The data
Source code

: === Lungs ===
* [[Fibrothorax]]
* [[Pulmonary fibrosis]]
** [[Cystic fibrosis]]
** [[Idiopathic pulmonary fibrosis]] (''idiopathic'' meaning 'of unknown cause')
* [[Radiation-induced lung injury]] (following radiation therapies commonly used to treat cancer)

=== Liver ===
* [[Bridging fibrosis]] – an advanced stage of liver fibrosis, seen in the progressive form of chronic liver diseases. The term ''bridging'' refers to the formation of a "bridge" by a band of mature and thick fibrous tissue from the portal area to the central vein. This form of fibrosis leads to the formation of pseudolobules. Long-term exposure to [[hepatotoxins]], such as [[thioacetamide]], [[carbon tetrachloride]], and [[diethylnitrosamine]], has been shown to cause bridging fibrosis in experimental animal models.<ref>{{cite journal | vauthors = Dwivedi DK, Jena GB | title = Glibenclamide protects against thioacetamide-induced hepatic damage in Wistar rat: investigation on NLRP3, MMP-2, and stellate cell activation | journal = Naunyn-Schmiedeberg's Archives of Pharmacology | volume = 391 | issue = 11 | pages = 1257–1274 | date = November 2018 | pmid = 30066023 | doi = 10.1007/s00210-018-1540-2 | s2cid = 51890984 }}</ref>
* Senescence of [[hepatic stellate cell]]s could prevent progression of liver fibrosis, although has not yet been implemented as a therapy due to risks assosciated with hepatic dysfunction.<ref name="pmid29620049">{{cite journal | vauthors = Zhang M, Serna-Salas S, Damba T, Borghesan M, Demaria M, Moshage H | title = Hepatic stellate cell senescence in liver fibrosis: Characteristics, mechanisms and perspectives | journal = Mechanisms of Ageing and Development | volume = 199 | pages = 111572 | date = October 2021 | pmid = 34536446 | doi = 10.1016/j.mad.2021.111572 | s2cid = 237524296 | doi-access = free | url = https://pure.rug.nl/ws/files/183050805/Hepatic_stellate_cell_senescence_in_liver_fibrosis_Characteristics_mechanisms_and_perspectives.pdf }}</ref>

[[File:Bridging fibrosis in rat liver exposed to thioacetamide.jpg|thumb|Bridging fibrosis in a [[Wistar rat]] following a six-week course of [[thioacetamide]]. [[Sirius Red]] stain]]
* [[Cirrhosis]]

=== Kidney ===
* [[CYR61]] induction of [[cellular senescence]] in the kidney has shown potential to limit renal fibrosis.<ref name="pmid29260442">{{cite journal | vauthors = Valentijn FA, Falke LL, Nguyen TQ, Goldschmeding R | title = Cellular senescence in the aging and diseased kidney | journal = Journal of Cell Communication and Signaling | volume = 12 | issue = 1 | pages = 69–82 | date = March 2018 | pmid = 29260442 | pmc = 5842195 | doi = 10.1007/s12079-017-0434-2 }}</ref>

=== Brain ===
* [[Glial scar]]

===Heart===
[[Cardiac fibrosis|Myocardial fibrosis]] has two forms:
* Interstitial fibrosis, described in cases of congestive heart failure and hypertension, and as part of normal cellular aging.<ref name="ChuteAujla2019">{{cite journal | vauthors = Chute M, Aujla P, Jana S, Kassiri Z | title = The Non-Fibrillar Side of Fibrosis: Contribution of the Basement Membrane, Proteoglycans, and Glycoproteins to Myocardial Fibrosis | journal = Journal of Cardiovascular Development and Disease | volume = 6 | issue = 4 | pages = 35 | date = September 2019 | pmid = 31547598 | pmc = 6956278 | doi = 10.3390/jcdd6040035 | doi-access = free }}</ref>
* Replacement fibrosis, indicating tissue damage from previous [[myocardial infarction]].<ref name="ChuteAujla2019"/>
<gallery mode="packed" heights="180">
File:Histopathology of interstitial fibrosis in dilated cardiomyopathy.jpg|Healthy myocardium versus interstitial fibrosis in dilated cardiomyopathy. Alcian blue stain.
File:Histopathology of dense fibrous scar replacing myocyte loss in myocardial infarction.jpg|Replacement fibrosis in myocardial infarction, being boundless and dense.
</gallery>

What is expected
Repeat the material above in full. Match it exactly.

Answer box
Source code

: === Lungs ===
* [[Fibrothorax]]
* [[Pulmonary fibrosis]]
** [[Cystic fibrosis]]
** [[Idiopathic pulmonary fibrosis]] (''idiopathic'' meaning 'of unknown cause')
* [[Radiation-induced lung injury]] (following radiation therapies commonly used to treat cancer)

=== Liver ===
* [[Bridging fibrosis]] – an advanced stage of liver fibrosis, seen in the progressive form of chronic liver diseases. The term ''bridging'' refers to the formation of a "bridge" by a band of mature and thick fibrous tissue from the portal area to the central vein. This form of fibrosis leads to the formation of pseudolobules. Long-term exposure to [[hepatotoxins]], such as [[thioacetamide]], [[carbon tetrachloride]], and [[diethylnitrosamine]], has been shown to cause bridging fibrosis in experimental animal models.<ref>{{cite journal | vauthors = Dwivedi DK, Jena GB | title = Glibenclamide protects against thioacetamide-induced hepatic damage in Wistar rat: investigation on NLRP3, MMP-2, and stellate cell activation | journal = Naunyn-Schmiedeberg's Archives of Pharmacology | volume = 391 | issue = 11 | pages = 1257–1274 | date = November 2018 | pmid = 30066023 | doi = 10.1007/s00210-018-1540-2 | s2cid = 51890984 }}</ref>
* Senescence of [[hepatic stellate cell]]s could prevent progression of liver fibrosis, although has not yet been implemented as a therapy due to risks assosciated with hepatic dysfunction.<ref name="pmid29620049">{{cite journal | vauthors = Zhang M, Serna-Salas S, Damba T, Borghesan M, Demaria M, Moshage H | title = Hepatic stellate cell senescence in liver fibrosis: Characteristics, mechanisms and perspectives | journal = Mechanisms of Ageing and Development | volume = 199 | pages = 111572 | date = October 2021 | pmid = 34536446 | doi = 10.1016/j.mad.2021.111572 | s2cid = 237524296 | doi-access = free | url = https://pure.rug.nl/ws/files/183050805/Hepatic_stellate_cell_senescence_in_liver_fibrosis_Characteristics_mechanisms_and_perspectives.pdf }}</ref>

[[File:Bridging fibrosis in rat liver exposed to thioacetamide.jpg|thumb|Bridging fibrosis in a [[Wistar rat]] following a six-week course of [[thioacetamide]]. [[Sirius Red]] stain]]
* [[Cirrhosis]]

=== Kidney ===
* [[CYR61]] induction of [[cellular senescence]] in the kidney has shown potential to limit renal fibrosis.<ref name="pmid29260442">{{cite journal | vauthors = Valentijn FA, Falke LL, Nguyen TQ, Goldschmeding R | title = Cellular senescence in the aging and diseased kidney | journal = Journal of Cell Communication and Signaling | volume = 12 | issue = 1 | pages = 69–82 | date = March 2018 | pmid = 29260442 | pmc = 5842195 | doi = 10.1007/s12079-017-0434-2 }}</ref>

=== Brain ===
* [[Glial scar]]

===Heart===
[[Cardiac fibrosis|Myocardial fibrosis]] has two forms:
* Interstitial fibrosis, described in cases of congestive heart failure and hypertension, and as part of normal cellular aging.<ref name="ChuteAujla2019">{{cite journal | vauthors = Chute M, Aujla P, Jana S, Kassiri Z | title = The Non-Fibrillar Side of Fibrosis: Contribution of the Basement Membrane, Proteoglycans, and Glycoproteins to Myocardial Fibrosis | journal = Journal of Cardiovascular Development and Disease | volume = 6 | issue = 4 | pages = 35 | date = September 2019 | pmid = 31547598 | pmc = 6956278 | doi = 10.3390/jcdd6040035 | doi-access = free }}</ref>
* Replacement fibrosis, indicating tissue damage from previous [[myocardial infarction]].<ref name="ChuteAujla2019"/>
<gallery mode="packed" heights="180">
File:Histopathology of interstitial fibrosis in dilated cardiomyopathy.jpg|Healthy myocardium versus interstitial fibrosis in dilated cardiomyopathy. Alcian blue stain.
File:Histopathology of dense fibrous scar replacing myocyte loss in myocardial infarction.jpg|Replacement fibrosis in myocardial infarction, being boundless and dense.
</gallery>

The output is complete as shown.